Her presence was starkly more timid in following Clanton - De Souza delivered nearly the entire performance with eyes closed, and at times turned her back to the audience. It was obvious she was not looking to convey dejection to the crowd in these moments; rather, when facing away from the audience, it seemed she was aiming for a sort of reflection, a re-centering of where she was in that moment. And with her eyes closed, perhaps she was trying to re-access the scenes she is portraying in her lyrics, to feel them the best she can in this new place and time. Surrounding her were contrasting energies - in fact, at several times during the show, the band appeared to all be playing different versions of the song, different ferocities reflecting different interpretations of the music. That is, actually, just how De Souza’s music should be heard and performed: to each person’s liking. Her songs are meant to be lived-in, such a raw transcription of the human experience that there is no choice but to absorb them as subjective. Where De Souza really came alive was in her performance of “You Can Be Mean,” her delivery more of a snarl as she began her second verse: “I can’t believe I let you touch my body / I can’t believe I let you get inside.” The guitars, throughout her set, were crunching, thundering, at times burning; her guitarist emphasized their effect with intermittent stomping, a direct contrast to De Souza’s cool temper just feet away. As she tore through her setlist, De Souza included three new songs, all of which promise some of the most vivid and evocative imagery of her career thus far. Even on the elevated stage, De Souza serenaded the audience at eye-level, offering the same vulnerability and forwardness that filled the room in the first place. 

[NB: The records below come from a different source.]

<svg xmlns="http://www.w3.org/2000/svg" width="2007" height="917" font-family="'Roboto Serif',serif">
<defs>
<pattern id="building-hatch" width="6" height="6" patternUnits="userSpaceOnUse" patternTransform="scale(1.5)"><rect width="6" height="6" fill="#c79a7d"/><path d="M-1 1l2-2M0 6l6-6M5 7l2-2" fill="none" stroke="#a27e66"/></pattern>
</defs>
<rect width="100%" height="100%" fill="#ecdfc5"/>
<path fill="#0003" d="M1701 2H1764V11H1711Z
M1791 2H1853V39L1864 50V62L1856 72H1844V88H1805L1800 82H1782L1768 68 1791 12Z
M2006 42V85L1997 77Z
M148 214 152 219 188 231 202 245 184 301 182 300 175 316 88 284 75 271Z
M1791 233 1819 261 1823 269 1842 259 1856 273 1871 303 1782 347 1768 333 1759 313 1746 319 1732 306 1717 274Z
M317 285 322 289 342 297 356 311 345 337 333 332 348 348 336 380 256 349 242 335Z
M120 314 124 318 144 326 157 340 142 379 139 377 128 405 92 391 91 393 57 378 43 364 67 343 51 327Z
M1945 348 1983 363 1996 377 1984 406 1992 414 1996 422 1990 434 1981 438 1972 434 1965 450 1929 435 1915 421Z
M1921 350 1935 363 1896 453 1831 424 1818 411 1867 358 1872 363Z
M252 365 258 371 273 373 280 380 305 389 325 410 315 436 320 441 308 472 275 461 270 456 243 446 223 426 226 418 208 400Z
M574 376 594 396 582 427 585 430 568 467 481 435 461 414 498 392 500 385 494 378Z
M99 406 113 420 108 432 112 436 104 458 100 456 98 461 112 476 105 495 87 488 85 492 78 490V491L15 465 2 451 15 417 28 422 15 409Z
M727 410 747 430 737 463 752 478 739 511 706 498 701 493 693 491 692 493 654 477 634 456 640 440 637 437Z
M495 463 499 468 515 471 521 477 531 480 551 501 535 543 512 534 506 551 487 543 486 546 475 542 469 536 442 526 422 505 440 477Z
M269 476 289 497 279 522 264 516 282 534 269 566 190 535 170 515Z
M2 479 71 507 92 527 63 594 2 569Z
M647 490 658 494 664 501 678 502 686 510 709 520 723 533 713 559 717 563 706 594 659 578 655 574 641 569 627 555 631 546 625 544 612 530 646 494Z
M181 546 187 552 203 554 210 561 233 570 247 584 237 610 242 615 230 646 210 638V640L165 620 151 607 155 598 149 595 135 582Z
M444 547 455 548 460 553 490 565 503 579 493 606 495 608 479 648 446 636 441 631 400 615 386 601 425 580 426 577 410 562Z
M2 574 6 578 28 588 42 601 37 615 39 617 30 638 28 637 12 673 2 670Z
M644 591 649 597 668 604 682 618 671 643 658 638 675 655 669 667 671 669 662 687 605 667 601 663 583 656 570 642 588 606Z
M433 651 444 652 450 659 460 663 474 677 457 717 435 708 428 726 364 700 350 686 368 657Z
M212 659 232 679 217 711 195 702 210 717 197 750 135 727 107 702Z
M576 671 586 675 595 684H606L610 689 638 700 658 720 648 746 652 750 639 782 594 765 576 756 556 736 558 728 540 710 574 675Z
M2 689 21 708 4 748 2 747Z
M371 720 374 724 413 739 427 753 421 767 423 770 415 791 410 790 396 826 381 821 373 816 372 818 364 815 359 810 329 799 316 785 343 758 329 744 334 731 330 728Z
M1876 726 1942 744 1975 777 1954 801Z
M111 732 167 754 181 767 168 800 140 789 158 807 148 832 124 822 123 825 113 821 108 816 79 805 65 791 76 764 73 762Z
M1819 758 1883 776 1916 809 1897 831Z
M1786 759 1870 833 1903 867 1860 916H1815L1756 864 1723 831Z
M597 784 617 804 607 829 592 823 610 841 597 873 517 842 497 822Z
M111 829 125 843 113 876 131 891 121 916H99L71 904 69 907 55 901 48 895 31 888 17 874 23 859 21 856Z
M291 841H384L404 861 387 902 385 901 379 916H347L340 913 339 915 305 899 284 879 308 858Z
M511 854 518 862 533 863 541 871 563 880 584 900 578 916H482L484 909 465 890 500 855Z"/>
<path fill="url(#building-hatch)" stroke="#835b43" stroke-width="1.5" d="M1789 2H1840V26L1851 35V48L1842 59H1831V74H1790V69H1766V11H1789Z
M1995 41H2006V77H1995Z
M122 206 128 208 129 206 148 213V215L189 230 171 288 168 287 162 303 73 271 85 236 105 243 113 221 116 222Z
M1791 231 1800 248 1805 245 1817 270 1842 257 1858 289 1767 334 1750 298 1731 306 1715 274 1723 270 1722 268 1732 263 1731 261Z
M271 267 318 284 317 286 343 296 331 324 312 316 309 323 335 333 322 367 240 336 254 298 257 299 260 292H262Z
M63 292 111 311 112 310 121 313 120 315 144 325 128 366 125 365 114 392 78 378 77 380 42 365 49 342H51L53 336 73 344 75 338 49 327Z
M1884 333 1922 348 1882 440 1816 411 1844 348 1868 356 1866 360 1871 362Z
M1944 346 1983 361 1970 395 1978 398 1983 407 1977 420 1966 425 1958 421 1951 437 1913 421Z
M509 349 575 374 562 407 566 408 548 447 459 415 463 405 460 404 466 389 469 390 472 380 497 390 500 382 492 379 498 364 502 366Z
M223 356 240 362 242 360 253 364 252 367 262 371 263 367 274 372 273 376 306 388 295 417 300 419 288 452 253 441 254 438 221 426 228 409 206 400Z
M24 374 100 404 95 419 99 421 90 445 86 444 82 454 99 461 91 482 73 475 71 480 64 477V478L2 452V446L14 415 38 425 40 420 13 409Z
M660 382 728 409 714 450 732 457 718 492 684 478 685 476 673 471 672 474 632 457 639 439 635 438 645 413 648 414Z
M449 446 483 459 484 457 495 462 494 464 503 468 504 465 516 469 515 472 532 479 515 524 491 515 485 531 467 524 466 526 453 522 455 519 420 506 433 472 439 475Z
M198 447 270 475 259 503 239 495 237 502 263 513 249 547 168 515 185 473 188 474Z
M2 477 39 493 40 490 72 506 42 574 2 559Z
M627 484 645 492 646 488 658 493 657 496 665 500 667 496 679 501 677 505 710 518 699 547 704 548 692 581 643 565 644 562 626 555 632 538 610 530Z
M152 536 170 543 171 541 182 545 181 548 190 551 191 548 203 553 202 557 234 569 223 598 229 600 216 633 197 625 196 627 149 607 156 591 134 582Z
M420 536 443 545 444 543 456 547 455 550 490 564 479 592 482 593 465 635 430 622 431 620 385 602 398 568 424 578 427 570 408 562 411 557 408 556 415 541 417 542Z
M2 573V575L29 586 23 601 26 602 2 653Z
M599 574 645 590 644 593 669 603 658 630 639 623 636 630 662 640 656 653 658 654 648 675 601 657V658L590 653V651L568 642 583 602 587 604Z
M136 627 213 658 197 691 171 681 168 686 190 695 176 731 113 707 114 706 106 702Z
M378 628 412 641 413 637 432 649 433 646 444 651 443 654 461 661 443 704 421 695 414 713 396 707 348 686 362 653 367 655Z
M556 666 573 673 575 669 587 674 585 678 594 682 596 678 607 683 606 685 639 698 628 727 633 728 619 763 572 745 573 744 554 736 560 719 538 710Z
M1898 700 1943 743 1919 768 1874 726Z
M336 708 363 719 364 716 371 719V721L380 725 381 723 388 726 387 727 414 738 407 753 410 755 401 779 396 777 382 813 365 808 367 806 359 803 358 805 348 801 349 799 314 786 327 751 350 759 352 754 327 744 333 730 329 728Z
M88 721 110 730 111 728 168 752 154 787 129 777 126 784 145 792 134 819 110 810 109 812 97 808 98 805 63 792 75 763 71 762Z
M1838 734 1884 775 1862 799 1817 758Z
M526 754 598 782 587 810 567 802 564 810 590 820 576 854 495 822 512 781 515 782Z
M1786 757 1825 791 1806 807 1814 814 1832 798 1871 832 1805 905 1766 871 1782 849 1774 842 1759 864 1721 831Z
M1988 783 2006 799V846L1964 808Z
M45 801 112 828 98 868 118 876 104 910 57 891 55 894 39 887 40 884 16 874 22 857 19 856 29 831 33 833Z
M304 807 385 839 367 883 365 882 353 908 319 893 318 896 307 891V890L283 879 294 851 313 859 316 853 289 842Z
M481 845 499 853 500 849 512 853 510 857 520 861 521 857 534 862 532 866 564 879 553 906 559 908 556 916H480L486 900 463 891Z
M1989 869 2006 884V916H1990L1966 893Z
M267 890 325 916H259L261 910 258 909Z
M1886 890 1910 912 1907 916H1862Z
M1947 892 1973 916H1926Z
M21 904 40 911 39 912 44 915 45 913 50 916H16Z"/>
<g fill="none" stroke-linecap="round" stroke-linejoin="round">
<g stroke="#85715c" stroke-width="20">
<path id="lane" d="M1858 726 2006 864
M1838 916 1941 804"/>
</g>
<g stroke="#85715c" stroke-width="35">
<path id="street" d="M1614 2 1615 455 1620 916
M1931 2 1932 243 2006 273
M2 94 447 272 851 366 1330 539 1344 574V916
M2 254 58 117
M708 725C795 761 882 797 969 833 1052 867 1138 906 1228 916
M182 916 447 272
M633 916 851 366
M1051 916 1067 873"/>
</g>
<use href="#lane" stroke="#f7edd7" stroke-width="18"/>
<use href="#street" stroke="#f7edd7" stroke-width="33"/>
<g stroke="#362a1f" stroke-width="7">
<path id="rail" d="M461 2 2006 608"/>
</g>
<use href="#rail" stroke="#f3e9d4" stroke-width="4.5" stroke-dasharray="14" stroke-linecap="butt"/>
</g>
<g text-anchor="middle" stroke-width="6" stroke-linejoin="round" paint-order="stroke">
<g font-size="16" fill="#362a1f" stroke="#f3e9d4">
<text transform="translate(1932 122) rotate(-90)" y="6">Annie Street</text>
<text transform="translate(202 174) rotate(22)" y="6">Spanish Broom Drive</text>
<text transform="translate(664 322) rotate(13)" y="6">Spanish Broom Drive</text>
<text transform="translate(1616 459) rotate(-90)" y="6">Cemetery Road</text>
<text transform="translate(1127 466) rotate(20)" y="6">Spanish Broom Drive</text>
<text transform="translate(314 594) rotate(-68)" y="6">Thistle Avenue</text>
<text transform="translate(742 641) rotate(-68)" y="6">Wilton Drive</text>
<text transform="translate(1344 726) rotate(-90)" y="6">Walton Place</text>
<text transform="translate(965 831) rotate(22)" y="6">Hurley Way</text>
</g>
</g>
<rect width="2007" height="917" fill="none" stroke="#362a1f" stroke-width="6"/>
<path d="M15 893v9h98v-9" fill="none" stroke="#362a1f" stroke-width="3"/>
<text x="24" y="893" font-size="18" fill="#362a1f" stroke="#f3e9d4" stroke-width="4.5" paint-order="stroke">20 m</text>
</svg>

While the music was of a particularly high standard, Mission Creek’s focus on elevating the literary scene in Iowa City was just as prolific. Friday included Lit Walks showcasing writers both local and out-of-area, and Saturday featured zine and book fairs, panel discussions, and reading series. Other performers included Armand Hammer, SG Goodman, Yxng Raskal, Sunny War, Neko Case, and 24ThankYou, among others. A carefully curated and community-focused weekend, Mission Creek stayed true to their values and provided a much-needed space for must-hear voices.